- Passage shown:
+--

• Discover new ways to elevate your game with the updated DGCourseReview app!
    It's entirely free and enhanced with features shaped by user feedback to ensure your best experience on the course. (App Store or Google Play)

TAP or DOP instead of Par?

I thought it was about consistency, uniformity and making things simpler for commoners to understand

They still score the game the same, whether its 4 year olds playing teeball or the MLB. If you can't understand the reasons why they use aluminum vs. wood, then you have some other issues to deal with...
 
You have me feeling like a dumbass with this post since this got me thinking about why I have never used the baseball to slow pitch softball analogy when comparing BG to DG!!??!!

I don't like that analogy at all. DG is NOT the slow pitch softball version of big boy ball golf. I reject it.

I'd say the slow pitch softball version of ball golf would be playing it with potato guns to fire the golf balls.
 
Now, on the Par discussion, it's really a matter of if we want "Par" to mean you played flawlessly, or if we want "Birdie" to mean you played flawlessly. And even then, I've gotten birdies that weren't flawless (hit a gap I wasn't aiming at, got a good kick, etc.) So really we know if we're beating the course, or if it's beating us, regardless of what our score says in relation to Par.

Right here you capture exactly how I feel about scoring as it relates to me. Par in whatever form it takes does not tell me how I should score.....or play a hole.....or feel after playing the hole.

I look at the hole, size it up based on my skills, and do my best to give me the chance to get the lowest score available to me. And I know after completing the hole if I accomplished my goal or not. The after my round is completed, Course Par (correctly defined), SSA, SSE, etc will then tell me my relative suckitude when compared to an expert.

This is why it perplexes me that some people get so emotional over the topic when it is discussed.
 
You have me feeling like a dumbass with this post since this got me thinking about why I have never used the baseball to slow pitch softball analogy when comparing BG to DG!!??!!

For starters, just look at the pitcher in baseball: the most analyzed and important and skilled person on the field (and among the highest paid). In slow pitch, the pitchers do not even count for squat (provided they can lob the ball over the plate). That's gotta be a good starting point for something.....for some other thread probably.

Minor off topic quibble, but there's a huge difference between a slow pitch pitcher who just lobs it over the plate and one who really has command over different arc and spin. It's nothing like the difference a baseball pitcher makes, but it's more relevant than you're making it out to be.

I do like that comparison though, I've seen it used in the discussion over sponsors and TV time. Tons of people play softball, but nobody watches it on tv, similar to how disc golf is growing enormously as a participation sport but not as a spectator sport.
 
I don't like that analogy at all. DG is NOT the slow pitch softball version of big boy ball golf. I reject it.

I'd say the slow pitch softball version of ball golf would be playing it with potato guns to fire the golf balls.

Didn't mean to insult to your machismo.....sorry. :D

My point is that they are both valid sports, based on very similar concepts. YET, a very important/central/core aspect of one is different (absent) in Softball......and yet that does not really matter. At least I never hear people saying softball sux because the role of the pitcher is different.

+--

- Given records:
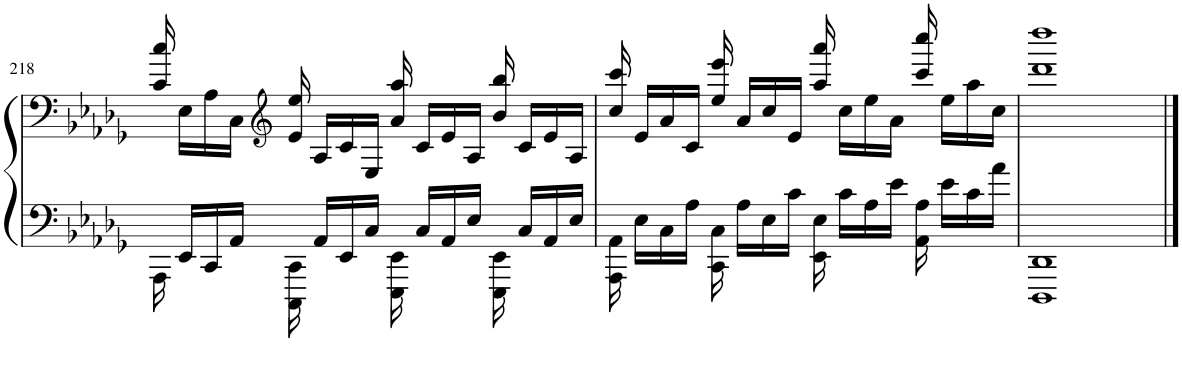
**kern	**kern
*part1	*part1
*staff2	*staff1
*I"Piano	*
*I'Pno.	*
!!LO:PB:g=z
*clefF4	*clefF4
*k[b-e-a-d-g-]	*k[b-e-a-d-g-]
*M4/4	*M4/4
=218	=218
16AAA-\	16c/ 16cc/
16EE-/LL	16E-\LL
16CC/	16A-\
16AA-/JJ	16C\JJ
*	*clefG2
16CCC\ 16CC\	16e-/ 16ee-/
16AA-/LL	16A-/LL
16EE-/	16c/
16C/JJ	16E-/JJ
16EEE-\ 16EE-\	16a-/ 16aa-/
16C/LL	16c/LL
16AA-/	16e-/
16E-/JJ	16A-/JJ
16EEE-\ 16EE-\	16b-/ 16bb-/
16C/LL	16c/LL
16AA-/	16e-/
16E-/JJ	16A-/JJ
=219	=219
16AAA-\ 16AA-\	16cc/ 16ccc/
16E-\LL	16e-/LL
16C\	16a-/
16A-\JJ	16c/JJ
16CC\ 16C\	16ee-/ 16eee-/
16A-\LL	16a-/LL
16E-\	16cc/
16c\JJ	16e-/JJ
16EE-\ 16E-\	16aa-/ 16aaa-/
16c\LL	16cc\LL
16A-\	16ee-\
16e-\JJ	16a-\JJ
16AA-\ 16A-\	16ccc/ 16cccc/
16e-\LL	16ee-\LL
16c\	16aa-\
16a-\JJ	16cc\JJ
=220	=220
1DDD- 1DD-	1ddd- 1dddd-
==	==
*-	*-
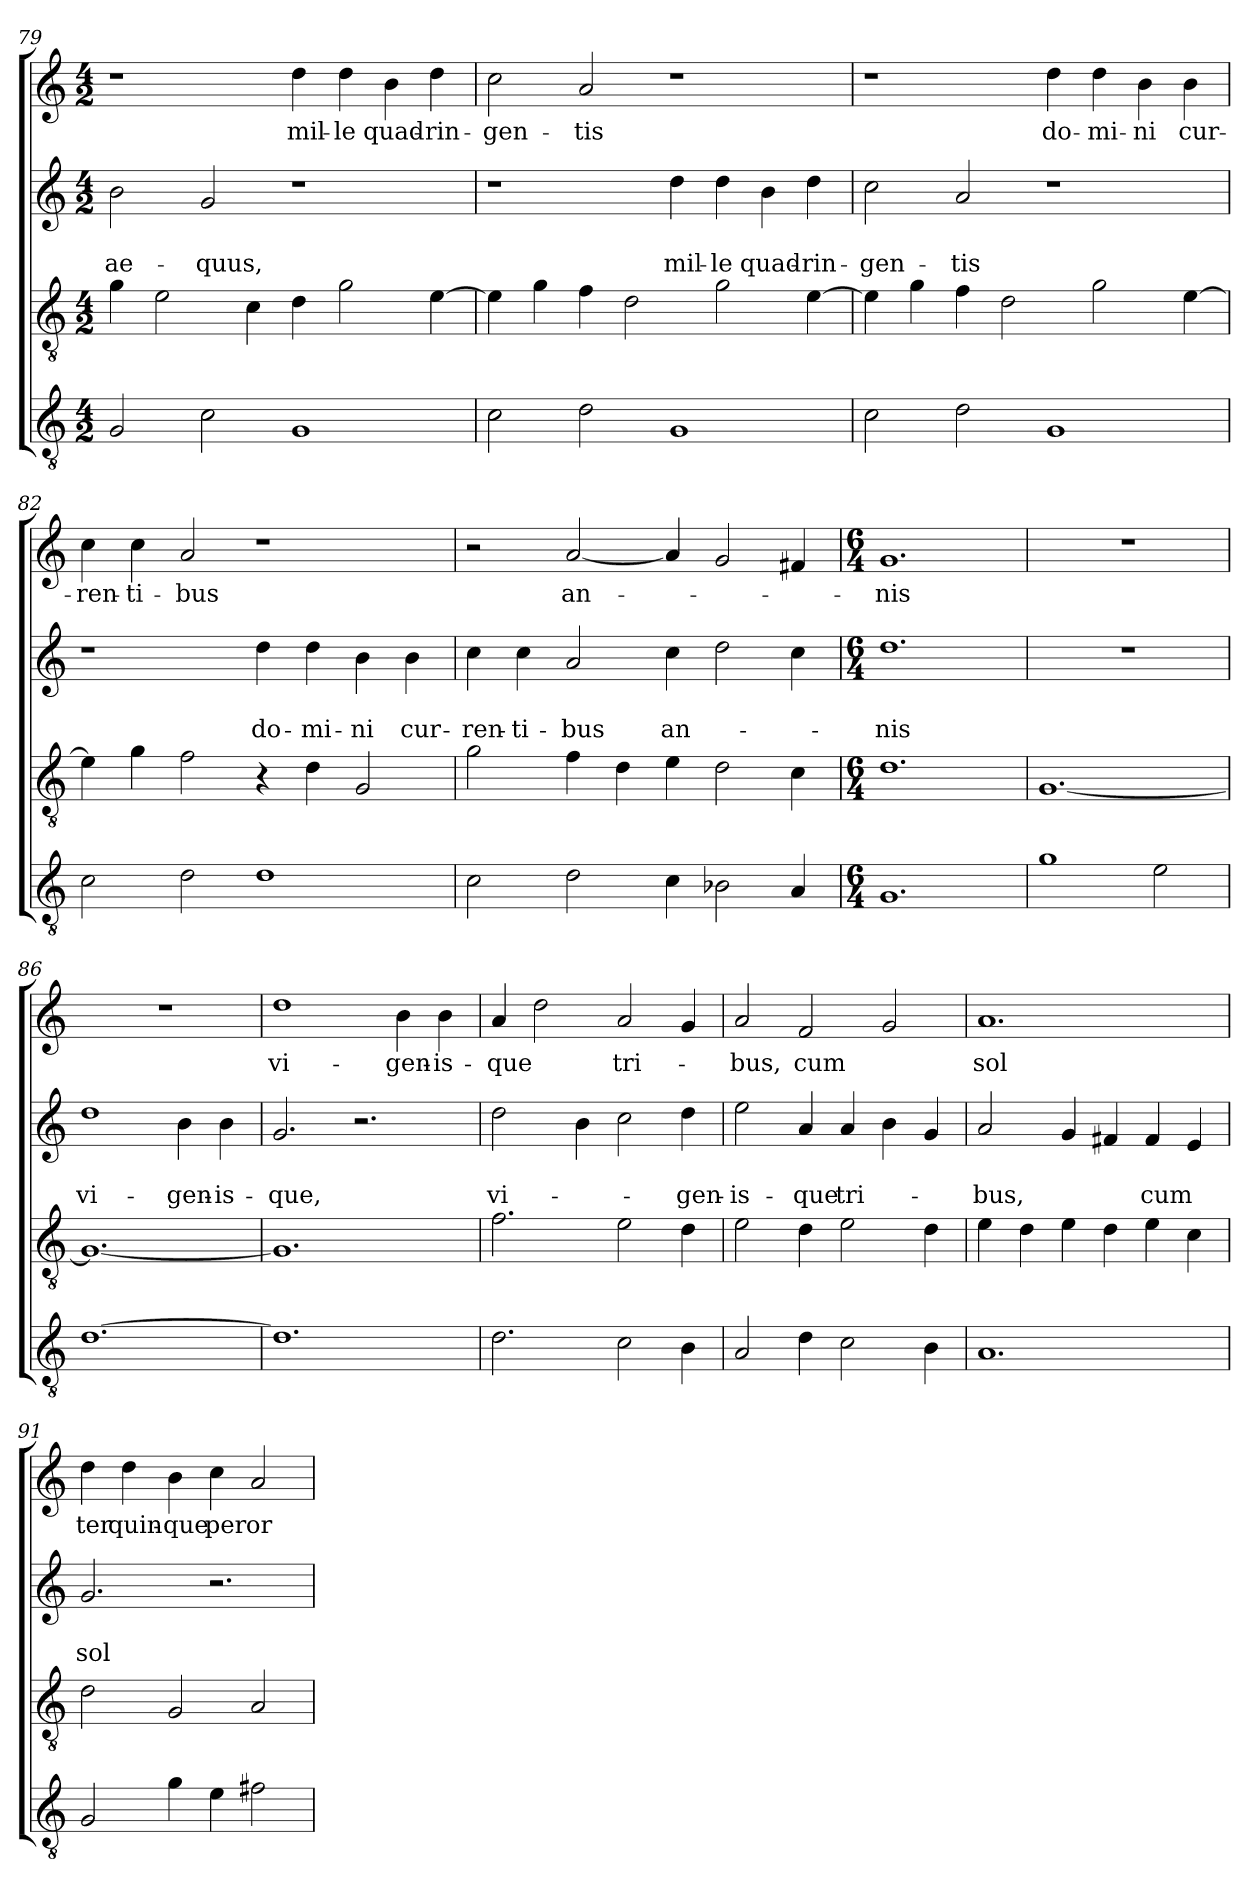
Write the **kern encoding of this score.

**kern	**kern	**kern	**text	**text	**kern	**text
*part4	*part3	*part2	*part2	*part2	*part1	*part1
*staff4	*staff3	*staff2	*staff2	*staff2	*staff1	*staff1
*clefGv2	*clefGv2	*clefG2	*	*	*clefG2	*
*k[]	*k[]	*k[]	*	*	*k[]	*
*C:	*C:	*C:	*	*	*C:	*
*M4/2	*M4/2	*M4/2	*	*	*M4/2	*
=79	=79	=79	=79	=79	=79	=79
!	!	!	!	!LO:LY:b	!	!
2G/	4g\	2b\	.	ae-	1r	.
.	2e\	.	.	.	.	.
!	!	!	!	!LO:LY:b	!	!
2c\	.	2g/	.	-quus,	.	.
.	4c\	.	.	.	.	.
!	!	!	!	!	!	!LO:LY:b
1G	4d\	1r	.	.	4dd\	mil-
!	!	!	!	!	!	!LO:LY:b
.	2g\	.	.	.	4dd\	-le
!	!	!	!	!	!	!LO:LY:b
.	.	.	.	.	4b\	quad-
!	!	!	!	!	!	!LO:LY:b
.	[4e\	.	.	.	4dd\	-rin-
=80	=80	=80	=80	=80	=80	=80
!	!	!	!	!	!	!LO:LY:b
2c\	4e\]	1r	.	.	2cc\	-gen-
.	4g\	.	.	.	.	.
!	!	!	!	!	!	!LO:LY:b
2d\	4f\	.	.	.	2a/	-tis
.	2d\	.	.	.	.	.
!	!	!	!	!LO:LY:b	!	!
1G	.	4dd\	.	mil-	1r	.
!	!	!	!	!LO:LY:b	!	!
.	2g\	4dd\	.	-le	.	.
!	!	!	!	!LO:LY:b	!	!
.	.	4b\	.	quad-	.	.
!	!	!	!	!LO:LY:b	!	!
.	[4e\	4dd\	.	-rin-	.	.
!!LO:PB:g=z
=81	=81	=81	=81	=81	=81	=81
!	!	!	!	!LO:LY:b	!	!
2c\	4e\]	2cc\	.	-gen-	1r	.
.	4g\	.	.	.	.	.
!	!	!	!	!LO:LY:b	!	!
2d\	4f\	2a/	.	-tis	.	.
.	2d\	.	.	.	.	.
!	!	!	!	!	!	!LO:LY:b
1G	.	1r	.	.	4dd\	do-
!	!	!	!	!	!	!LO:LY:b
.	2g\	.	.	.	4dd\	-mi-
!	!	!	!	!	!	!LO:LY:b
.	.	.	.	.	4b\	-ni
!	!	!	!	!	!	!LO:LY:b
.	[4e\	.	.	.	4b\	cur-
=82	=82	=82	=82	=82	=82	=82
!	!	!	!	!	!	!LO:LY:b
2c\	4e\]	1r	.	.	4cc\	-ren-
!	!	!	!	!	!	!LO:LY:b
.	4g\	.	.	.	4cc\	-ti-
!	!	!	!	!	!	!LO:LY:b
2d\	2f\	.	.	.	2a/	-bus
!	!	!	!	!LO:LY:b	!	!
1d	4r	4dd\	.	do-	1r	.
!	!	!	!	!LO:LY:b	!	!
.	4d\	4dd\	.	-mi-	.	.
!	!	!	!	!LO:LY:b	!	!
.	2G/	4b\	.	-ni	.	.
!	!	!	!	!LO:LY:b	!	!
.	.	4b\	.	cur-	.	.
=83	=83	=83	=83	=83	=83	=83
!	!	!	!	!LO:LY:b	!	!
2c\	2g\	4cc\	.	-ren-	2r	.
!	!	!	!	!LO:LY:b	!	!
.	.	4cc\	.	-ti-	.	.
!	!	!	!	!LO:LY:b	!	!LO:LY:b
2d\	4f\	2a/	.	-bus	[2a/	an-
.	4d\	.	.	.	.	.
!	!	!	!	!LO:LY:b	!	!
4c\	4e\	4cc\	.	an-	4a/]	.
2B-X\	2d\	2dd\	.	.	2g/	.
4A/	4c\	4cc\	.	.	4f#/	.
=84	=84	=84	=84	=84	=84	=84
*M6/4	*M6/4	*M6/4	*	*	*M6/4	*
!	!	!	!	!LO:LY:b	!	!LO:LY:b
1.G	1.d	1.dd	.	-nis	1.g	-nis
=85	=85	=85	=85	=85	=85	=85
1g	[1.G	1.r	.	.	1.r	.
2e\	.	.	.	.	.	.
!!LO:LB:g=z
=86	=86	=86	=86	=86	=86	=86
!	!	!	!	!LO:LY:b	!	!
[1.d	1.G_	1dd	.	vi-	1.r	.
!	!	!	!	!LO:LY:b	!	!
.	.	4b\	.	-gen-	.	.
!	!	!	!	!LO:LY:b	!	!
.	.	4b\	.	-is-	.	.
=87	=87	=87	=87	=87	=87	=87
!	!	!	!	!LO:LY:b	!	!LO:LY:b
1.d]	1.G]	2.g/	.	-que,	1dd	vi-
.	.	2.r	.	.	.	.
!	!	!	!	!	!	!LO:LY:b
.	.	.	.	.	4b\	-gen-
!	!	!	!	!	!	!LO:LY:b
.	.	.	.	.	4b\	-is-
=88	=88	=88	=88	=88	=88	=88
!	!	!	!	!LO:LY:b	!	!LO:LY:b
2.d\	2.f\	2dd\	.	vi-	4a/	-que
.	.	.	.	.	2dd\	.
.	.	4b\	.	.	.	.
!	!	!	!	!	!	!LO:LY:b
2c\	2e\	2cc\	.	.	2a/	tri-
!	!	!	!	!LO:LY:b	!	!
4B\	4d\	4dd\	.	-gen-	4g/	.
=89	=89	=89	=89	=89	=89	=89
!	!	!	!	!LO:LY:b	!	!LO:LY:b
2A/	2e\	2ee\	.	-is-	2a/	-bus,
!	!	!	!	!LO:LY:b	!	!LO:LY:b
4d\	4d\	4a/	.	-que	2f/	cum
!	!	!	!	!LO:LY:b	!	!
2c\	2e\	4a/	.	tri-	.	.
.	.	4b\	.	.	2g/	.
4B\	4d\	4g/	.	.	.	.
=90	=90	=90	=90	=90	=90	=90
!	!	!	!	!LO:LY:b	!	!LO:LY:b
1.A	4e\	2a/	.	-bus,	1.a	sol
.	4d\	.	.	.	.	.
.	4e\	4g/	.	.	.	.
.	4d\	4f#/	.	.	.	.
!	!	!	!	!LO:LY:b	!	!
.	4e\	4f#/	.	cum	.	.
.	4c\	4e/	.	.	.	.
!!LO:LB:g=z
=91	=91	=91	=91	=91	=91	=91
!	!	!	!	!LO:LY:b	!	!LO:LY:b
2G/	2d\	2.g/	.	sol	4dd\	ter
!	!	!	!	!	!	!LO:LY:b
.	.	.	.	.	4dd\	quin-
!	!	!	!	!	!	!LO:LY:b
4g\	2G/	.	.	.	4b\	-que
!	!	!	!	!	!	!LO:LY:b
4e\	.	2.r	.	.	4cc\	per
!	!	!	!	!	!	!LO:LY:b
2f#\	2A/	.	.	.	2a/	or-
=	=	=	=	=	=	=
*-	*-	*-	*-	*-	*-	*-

+--

- Required work:
**A.** Answer these questions about the disc golf thread, one per line:
(i) What does one poster say the slow pitch softball version of ball golf would be?
(ii) Who does one poster call the most analyzed, important and skilled person on a baseball field?
(iii) According to the poster who has seen the comparison used in talk about sponsors and TV time, how is disc golf growing?
**B.** Duplicate the part of the disc golf thread starting at "They still score" and ending at "to deal with...".
**C.** Can you shorten the paragraph of the disc golf thread that begins "I look at the hole, size it up" while keeping its main facts?

- The responses:
**A.**
(i) Playing it with potato guns to fire the golf balls.
(ii) The pitcher.
(iii) Enormously as a participation sport, but not as a spectator sport.

**B.**
They still score the game the same, whether its 4 year olds playing teeball or the MLB. If you can't understand the reasons why they use aluminum vs. wood, then you have some other issues to deal with...

**C.** The writer sizes up each hole against their own skills, plays for the lowest score available to them, and knows after the hole whether they reached that goal. Once the round is over, Course Par (correctly defined), SSA, SSE and similar measures show how they compare with an expert.